● **What you have to do**: Below are records to transcribe exactly, without their pictures.

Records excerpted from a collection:

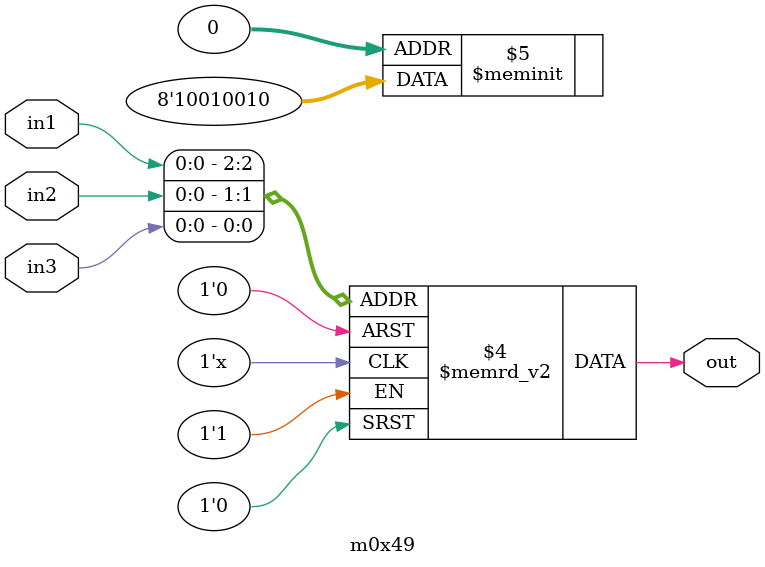
<source format=v>
module m0x49(output out, input in1, in2, in3);

   always @(in1, in2, in3)
     begin
        case({in1, in2, in3})
          3'b000: {out} = 1'b0;
          3'b001: {out} = 1'b1;
          3'b010: {out} = 1'b0;
          3'b011: {out} = 1'b0;
          3'b100: {out} = 1'b1;
          3'b101: {out} = 1'b0;
          3'b110: {out} = 1'b0;
          3'b111: {out} = 1'b1;
        endcase // case ({in1, in2, in3})
     end // always @ (in1, in2, in3)

endmodule // m0x49
</source>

● **Answer area**:
<source format=v>
module m0x49(output out, input in1, in2, in3);

   always @(in1, in2, in3)
     begin
        case({in1, in2, in3})
          3'b000: {out} = 1'b0;
          3'b001: {out} = 1'b1;
          3'b010: {out} = 1'b0;
          3'b011: {out} = 1'b0;
          3'b100: {out} = 1'b1;
          3'b101: {out} = 1'b0;
          3'b110: {out} = 1'b0;
          3'b111: {out} = 1'b1;
        endcase // case ({in1, in2, in3})
     end // always @ (in1, in2, in3)

endmodule // m0x49
</source>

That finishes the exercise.